Erstaunlich war, dass neue und moderne Finanzierungswege etwa über das New oder Next Banking weiter keine Rolle spielen, wobei immerhin ein Bankenvertreter einräumte, dass sich hier möglicherweise einer neuer Kanal entwickeln könne. Vertieft wurde das leider nicht.

In jedem Fall sind die neuen Finanzierungsinstrumente für Banken mit erheblich mehr Aufwand verbunden. Außerdem müssen sie einen Teil der Sicherheiten, die sie bisher selbst gehalten haben, an den Kapitalmarkt weiterreichen.

Klar wird dadurch, dass sich die Refinanzierung für Banken deutlich verschlechtert hat. Ob und welche Auswirkungen dies für Unternehmen hat, ist noch unklar.

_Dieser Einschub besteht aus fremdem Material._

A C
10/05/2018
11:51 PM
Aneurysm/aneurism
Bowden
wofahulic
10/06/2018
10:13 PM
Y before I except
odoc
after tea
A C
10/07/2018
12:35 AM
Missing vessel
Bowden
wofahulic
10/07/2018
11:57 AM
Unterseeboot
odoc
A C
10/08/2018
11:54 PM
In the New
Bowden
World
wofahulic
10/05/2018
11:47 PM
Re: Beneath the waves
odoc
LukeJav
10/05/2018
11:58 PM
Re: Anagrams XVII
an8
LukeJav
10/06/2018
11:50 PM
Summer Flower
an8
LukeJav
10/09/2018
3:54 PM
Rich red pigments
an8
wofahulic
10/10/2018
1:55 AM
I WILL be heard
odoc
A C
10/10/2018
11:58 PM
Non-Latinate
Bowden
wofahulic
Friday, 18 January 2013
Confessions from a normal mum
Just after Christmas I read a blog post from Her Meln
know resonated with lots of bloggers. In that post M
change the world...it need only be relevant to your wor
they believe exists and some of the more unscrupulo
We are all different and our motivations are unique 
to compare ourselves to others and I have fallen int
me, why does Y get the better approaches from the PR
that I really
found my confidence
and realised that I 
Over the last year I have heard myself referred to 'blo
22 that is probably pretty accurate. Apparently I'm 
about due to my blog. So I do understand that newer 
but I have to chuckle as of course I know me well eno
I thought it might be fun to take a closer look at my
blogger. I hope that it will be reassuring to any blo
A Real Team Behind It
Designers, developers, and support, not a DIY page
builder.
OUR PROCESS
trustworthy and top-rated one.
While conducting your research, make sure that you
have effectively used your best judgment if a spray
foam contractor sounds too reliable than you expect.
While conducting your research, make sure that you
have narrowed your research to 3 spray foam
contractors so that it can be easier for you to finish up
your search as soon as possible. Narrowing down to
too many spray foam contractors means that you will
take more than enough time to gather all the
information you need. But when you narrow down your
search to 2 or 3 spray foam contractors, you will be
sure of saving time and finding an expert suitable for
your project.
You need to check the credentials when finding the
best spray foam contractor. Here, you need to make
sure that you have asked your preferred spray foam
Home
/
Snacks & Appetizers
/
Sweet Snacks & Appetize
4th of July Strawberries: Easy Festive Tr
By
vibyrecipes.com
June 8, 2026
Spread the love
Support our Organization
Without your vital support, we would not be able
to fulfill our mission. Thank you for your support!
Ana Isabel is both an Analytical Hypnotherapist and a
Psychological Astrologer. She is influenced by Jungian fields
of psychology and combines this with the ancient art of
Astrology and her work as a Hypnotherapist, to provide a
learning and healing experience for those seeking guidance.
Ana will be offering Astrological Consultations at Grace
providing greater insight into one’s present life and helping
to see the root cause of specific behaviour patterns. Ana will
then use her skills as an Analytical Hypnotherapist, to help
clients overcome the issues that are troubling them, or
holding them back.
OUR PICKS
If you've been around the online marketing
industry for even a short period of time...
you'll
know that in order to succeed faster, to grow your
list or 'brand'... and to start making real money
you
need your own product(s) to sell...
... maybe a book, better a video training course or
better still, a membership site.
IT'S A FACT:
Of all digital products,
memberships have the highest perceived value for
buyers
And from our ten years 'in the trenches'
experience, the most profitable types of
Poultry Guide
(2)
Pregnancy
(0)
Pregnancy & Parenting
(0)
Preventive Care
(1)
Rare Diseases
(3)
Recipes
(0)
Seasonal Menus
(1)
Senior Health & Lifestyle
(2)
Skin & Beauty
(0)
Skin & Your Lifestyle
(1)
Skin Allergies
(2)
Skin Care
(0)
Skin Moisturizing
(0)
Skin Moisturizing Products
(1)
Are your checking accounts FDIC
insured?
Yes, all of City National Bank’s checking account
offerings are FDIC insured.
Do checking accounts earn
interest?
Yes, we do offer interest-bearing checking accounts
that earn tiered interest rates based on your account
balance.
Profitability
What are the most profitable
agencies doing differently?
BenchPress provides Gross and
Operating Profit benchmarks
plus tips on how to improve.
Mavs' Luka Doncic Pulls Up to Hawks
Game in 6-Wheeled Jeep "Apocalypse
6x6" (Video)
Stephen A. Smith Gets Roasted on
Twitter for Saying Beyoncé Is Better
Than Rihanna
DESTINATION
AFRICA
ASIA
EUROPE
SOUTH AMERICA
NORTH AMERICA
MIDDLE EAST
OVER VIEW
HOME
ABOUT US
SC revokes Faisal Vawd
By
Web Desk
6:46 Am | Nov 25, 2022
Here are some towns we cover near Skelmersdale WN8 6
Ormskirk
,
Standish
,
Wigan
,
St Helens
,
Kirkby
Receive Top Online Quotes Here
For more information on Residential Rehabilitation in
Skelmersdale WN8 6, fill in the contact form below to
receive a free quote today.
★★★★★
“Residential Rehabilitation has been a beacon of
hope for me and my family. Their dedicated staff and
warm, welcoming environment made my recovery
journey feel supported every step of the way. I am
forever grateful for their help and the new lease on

Wie oben bereits ausgeführt, können sich große Unternehmen am Kapitalmarkt günstiger refinanzieren. Allerdings hat nur ein Bruchteil der Unternehmen diese Chance. Die anderen Unternehmen werden von den Banken in den nächsten Jahren mit ihren Verbindlichkeiten mehr in verbriefte Produkte gedrängt werden. Hier bestehe nach Ansicht von Ganesh Rajendra, Ökonom der Royal Bank of Scotland, ein großes Potential insbesondere für den deutschen Markt.

Die Sichtweise, dass sich ein Teil der Refinanzierung dem klassischen Finanzsektor entziehen wird, wie das schon jetzt zu beobachten ist, wurde auf dem Kongress bisher nicht wahrgenommen, zumindest nicht in den Panels, die ich besucht habe. Aus meiner Sicht hat die Finanzindustrie hier einen immer größer werdenden blinden Fleck.